If you let people like that create your agenda, you’ll end up acting in an over-the-top, thoughtless and reckless way.

It is true that the Ofsted reports found that some of the schools were more religious than I would like. Too many prayers, too much sex segregation, a failure to challenge backward attitudes to gay people. 

These are wrong, but they are also common faults in other, non-Muslim, religiously inclined schools.

Ofsted found no plot. And found religious conservatism, rather than “extremism.”

It would be perfectly possible to raise these issues without a fake “plot.” 

But a non-plot-led discussion would involve talking about the way all schools are quite religious, and how academy schools can become more religious, and that Gove’s academy reforms mean schools are cut adrift and more likely to sail in a religious direction.

You could propose radical solutions, which I favour, of not having any religion in schools — no prayers, no assemblies, no hymns.

Or you could have a moderate solution, a negotiation about the level of acceptable religion in schools. All religions.

And you could look at the way academy and other reforms weaken local democratic control.

But with a “plot,” it is much simpler — you can pick on Muslims and leave alone Christian and other schools. 

A “plot” puts a rocket up the issue and aims that rocket exclusively at Muslim schools.

You can treat it as a “security” issue and spark general hysteria.

Which is obviously Gove’s preferred solution. This is the man who sent a Bible with his name in to every British school. 

A man who created a special unit staffed by ex-MI5 officers in the DfE to monitor Muslim school governors. 

He does not want to reduce religion in schools. He wants to reduce Islam. 

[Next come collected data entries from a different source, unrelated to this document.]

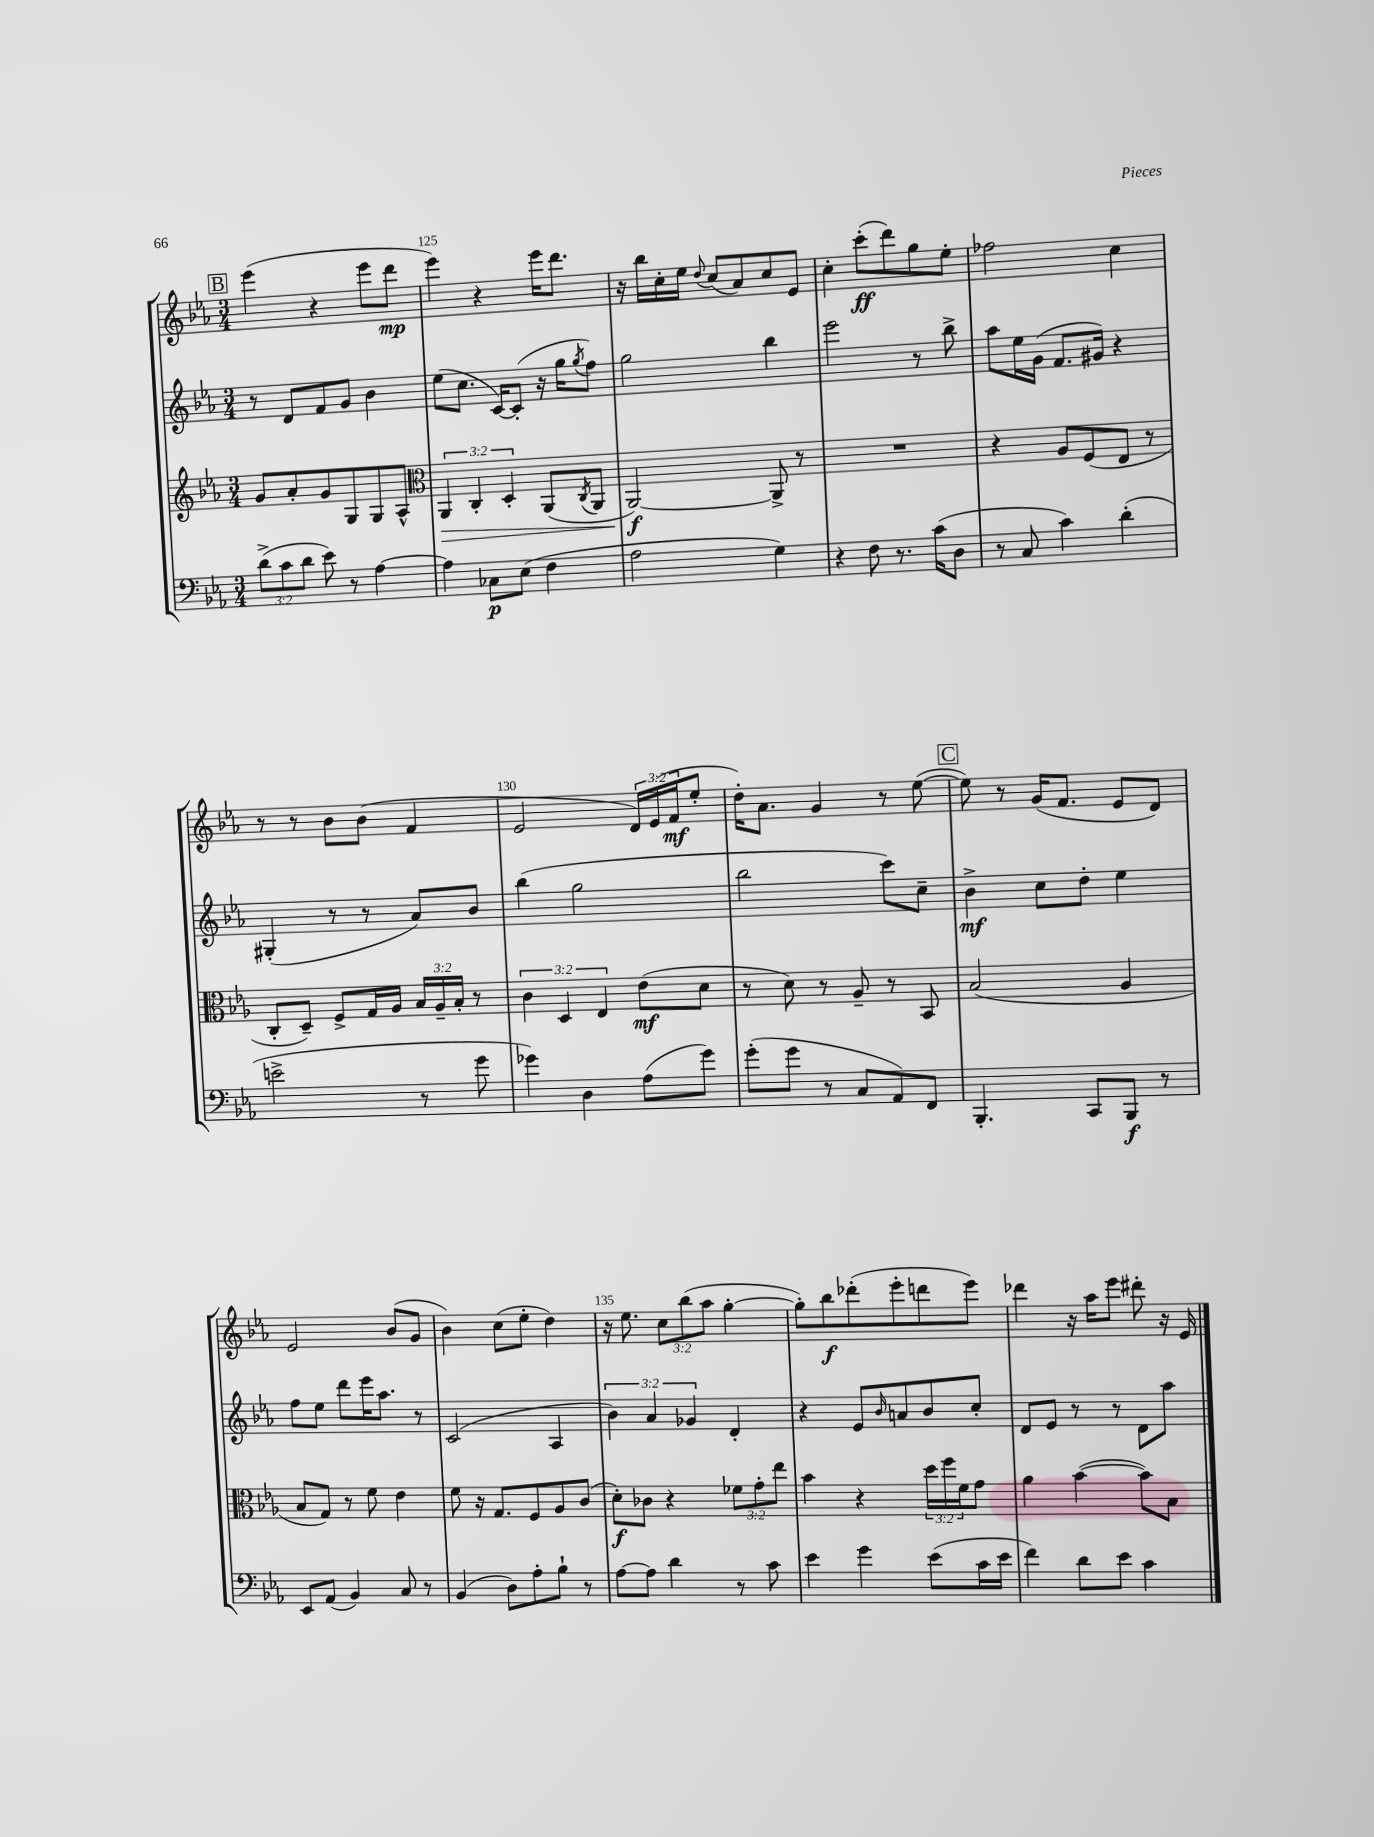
<<
\new StaffGroup <<
\new Staff = "s0" {
    \clef treble \key ees \major \numericTimeSignature \time 3/4 \override Staff.TupletNumber.text = #tuplet-number::calc-fraction-text
    \mark \markup { \box "B" } ees'''4( r4 ees'''8 d'''8\mp |
    ees'''4) r4 ees'''16 d'''8. |
    r16 bes''16 c''16-. ees''16 \appoggiatura { d''8 } c''8( aes'8) c''8 ees'8 |
    c''4-. c'''8-.\ff( d'''8) g''8 ees''8-. |
    fes''2 c''4 |
    r8 r8 bes'8 bes'8( f'4 |
    ees'2 \tuplet 3/2 { d'16) ees'16( f'16\mf } ees''8-. |
    d''16-.) aes'8. g'4 r8 ees''8~( |
    \mark \markup { \box "C" } ees''8) r8 g'16( f'8. ees'8 d'8) |
    ees'2 bes'8( g'8 |
    bes'4) c''8( ees''8-. d''4) |
    r16 ees''8. \tuplet 3/2 { c''8 bes''8( aes''8 } g''4~-. |
    g''8-.) bes''8\f des'''8-.( ees'''8-. d'''8 ees'''8) |
    des'''4 r16 aes''16 ees'''8 dis'''8-. r16 ees'16 \bar "|." |
}
\new Staff = "s1" {
    \clef treble \key ees \major \numericTimeSignature \time 3/4 \override Staff.TupletNumber.text = #tuplet-number::calc-fraction-text
    \mark \markup { \box "B" } r8 d'8 f'8 g'8 bes'4 |
    ees''8( c''8. c'16~) c'8-.( r16 g''16 \acciaccatura { g''8 } f''8) |
    g''2 bes''4 |
    ees'''2 r8 bes''8-> |
    aes''8 ees''16 g'16( f'8. gis'16) r4 |
    gis4-.( r8 r8 aes'8) bes'8 |
    bes''4( g''2 |
    bes''2 c'''8) c''8-- |
    \mark \markup { \box "C" } bes'4->\mf c''8 d''8-. ees''4 |
    f''8 ees''8 d'''8 ees'''16 aes''8. r8 |
    c'2( aes4 |
    \tuplet 3/2 { bes'4) aes'4 ges'4 } d'4-. |
    r4 ees'8 \grace { bes'16 } a'8 bes'8 c''8-. |
    d'8 ees'8 r8 r8 d'8 aes''8 \bar "|." |
}
\new Staff = "s2" {
    \clef treble \key ees \major \numericTimeSignature \time 3/4 \override Staff.TupletNumber.text = #tuplet-number::calc-fraction-text
    \mark \markup { \box "B" } g'8 aes'8-. g'8 g8 g8 aes8-^ |
    \clef alto \tuplet 3/2 { aes,4\> c4-. d4-. } aes,8( \acciaccatura { c8 } aes,8 |
    aes,2~\f\!) aes,8-> r8 |
    R2. |
    r4 aes8 f8( ees8 r8 |
    c8-. d8--) f8-> g16 aes16 \tuplet 3/2 { bes16 aes16-- bes16-. } r8 |
    \tuplet 3/2 { c'4 d4 ees4 } ees'8\mf( d'8 |
    r8 d'8) r8 aes8-- r8 bes,8 |
    \mark \markup { \box "C" } bes2( aes4 |
    bes8 g8) r8 f'8 ees'4 |
    f'8 r16 g8. f8 aes8 c'8( |
    d'8-.\f) ces'8 r4 \tuplet 3/2 { fes'8 g'8-. ees''8 } |
    bes'4 r4 \tuplet 3/2 { d''16 f''16 f'16 } g'8 |
    aes'4 bes'4~( bes'8) bes8 \bar "|." |
}
\new Staff = "s3" {
    \clef bass \key ees \major \numericTimeSignature \time 3/4 \override Staff.TupletNumber.text = #tuplet-number::calc-fraction-text
    \mark \markup { \box "B" } \tuplet 3/2 { d'8->( c'8 d'8 } ees'8) r8 aes4~ |
    aes4 ces8\p ees8( f4 |
    aes2 g4) |
    r4 f8 r8. c'16( d8 |
    r8 c8 c'4) d'4-.( |
    e'2-> r8 g'8 |
    ges'4) d4 aes8( ges'8) |
    g'8-.( g'8 r8 c8 aes,8) f,8 |
    \mark \markup { \box "C" } bes,,4.-. c,8 bes,,8\f r8 |
    ees,8 aes,8( bes,4) c8 r8 |
    bes,4( d8) aes8-. bes8-! r8 |
    aes8~ aes8 d'4 r8 c'8 |
    ees'4 g'4 ees'8( c'16 ees'16 |
    f'4) d'8 ees'8 c'4 \bar "|." |
}
>>
>>
\layout { \context { \Score currentBarNumber = #124 \override BarNumber.break-visibility = ##(#f #t #t) barNumberVisibility = #(every-nth-bar-number-visible 5) } }
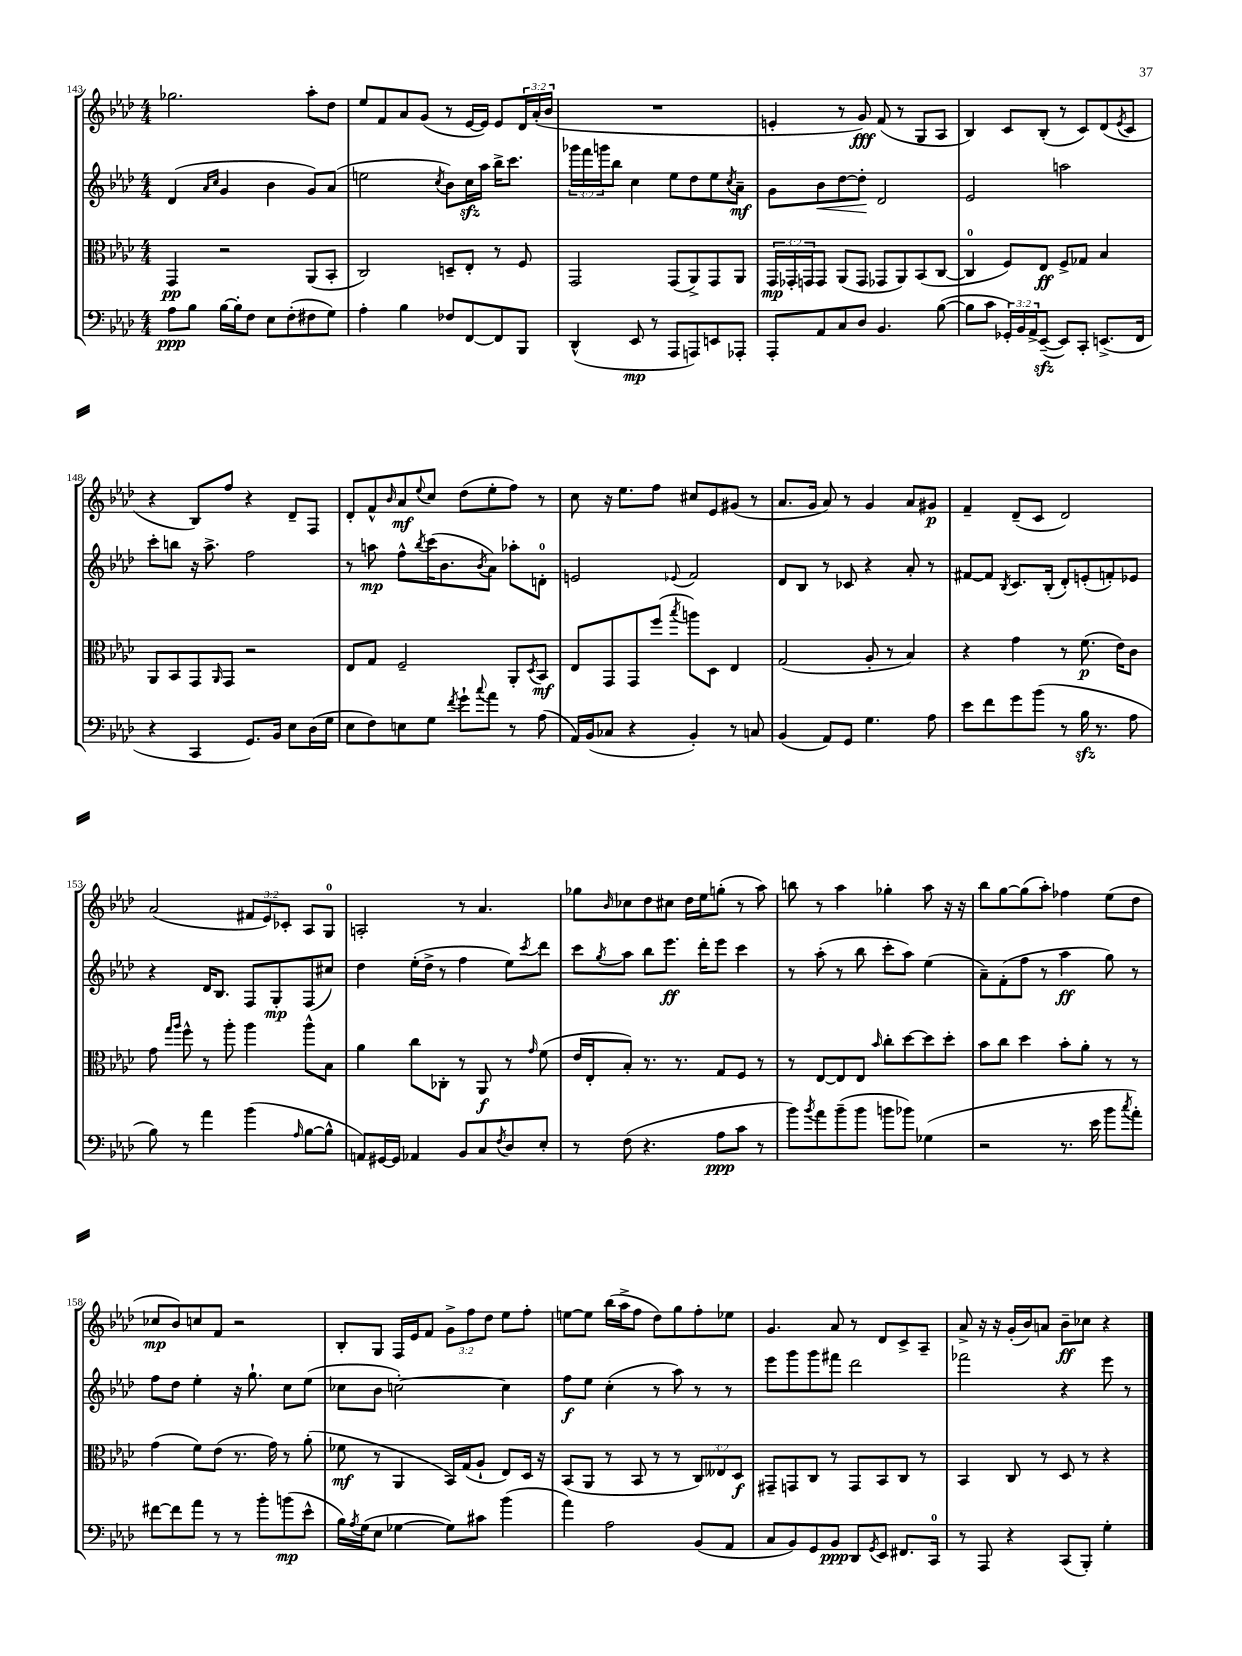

He does not want to stop schools drifting off into unstable “independence.” He just wants to be able to take out one kind of Muslim governor.

So a “plot” called “Trojan Horse” was the perfect solution. True or not.

This isn’t the first time that forged documents about plots with Islamist hardliners have been at the centre of government policy. 

Fake stories about Saddam’s links with Osama bin Laden helped rush through the Iraq war. 

And oddly Gove was particularly active at spreading those fake stories in 2002 when he was a journalist at the Times.

But the lesson from then is: act in haste on the basis of plot hysteria, and you’ll live to regret it.

There is a case for reform — for reducing the level of religion in schools. 

For increasing the role of local education authorities and decreasing the role of God. 

But throwing a school like Park View Academy — which is popular and produces outstanding exam results — into “special measures” doesn’t make this reform likely. Gove’s plan is to reduce one religion in schools but increase another.

If you start from a fake plot you’ll end up with a false solution.